Work/family scholars are increasingly paying attention to how professors negotiate work and family responsibilities. Research has been primarily about mothers' experiences and little exists about fathers' experiences managing work and family responsibilities or about professors without children. My research, which uses feminist theory and a symbolic interactionist perspective, extends previous work by examining how male and female assistant professors with and without children make sense of occupational characteristics and norms while creating their personal lives.

Both male and female professors in this study enjoyed the autonomy, flexibility, and engaging nature of their career. However their occupation also included a norm that work would be professors' only priority, either to get tenure or to be among the "stars" in their fields. Career norms and expectations organized how professors managed their work and personal lives, as did their personal life circumstances and gendered beliefs about family life. The women and men in this study strove to create both personal and professional lives that had meaning to them. To varying degrees, this involved either resisting or accommodating career norms and expectations. Work/family policies at these universities were helpful in the short term but did not mitigate the effects of internal and external occupational expectations. Participants employed a variety of work and personal life strategies to adhere to standards of professionalism and to meet work demands.

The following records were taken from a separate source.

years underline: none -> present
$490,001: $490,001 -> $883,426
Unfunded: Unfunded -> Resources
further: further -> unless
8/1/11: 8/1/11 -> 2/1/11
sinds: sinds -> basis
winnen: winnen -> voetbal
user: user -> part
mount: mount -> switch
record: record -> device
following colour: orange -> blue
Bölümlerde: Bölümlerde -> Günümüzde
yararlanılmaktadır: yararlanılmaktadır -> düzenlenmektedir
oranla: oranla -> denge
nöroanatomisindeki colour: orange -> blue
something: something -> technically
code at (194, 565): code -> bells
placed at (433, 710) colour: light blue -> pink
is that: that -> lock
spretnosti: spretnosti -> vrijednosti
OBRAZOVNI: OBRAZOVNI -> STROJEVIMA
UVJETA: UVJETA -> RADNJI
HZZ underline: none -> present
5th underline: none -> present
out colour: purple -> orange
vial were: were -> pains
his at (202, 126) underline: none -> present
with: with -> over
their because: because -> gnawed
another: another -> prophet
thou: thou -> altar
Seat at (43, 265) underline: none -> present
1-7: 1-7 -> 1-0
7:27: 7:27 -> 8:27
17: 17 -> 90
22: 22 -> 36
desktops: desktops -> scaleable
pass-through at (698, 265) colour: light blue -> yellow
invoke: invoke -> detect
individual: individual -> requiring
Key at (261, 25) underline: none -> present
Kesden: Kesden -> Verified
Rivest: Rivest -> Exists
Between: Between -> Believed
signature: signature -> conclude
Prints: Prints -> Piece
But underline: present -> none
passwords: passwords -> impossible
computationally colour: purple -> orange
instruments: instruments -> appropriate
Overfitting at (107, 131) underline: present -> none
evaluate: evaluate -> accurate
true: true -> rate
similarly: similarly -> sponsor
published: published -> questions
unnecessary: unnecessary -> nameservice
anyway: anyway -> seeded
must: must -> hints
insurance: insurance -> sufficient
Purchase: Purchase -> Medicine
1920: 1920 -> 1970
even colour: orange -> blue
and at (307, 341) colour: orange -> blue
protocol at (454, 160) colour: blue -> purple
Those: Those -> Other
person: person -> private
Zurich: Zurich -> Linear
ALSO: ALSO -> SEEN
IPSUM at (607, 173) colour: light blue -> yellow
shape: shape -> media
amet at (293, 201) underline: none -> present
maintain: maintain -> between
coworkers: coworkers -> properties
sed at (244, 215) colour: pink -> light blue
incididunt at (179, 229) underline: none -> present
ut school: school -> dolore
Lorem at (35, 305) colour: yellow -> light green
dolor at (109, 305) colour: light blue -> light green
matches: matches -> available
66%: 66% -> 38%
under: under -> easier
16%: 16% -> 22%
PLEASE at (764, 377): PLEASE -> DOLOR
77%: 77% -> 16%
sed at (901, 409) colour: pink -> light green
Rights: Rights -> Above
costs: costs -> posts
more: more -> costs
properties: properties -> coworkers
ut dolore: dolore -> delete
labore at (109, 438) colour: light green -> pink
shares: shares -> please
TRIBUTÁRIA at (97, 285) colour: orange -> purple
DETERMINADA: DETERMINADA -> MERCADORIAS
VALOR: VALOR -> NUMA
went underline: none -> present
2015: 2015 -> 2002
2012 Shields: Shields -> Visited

This research demonstrates how individuals are ultimately responsible for filling in the gaps between occupational expectations and the realities of their everyday lives, even when work/family policies are in place. It shows how men's experiences managing work and family responsibilities are similar to women's experiences. Men wished for more time with their families and struggled with an occupational expectation that they minimize their family life involvement. They were more likely than women, however, to have substantial household and childcare help from partners who were less involved in paid labor. This research also pushes this area of scholarship to consider professors' work/life management, not just work/family management. Even participants without children felt expected to make work their only priority and to delay substantial investment in their personal lives.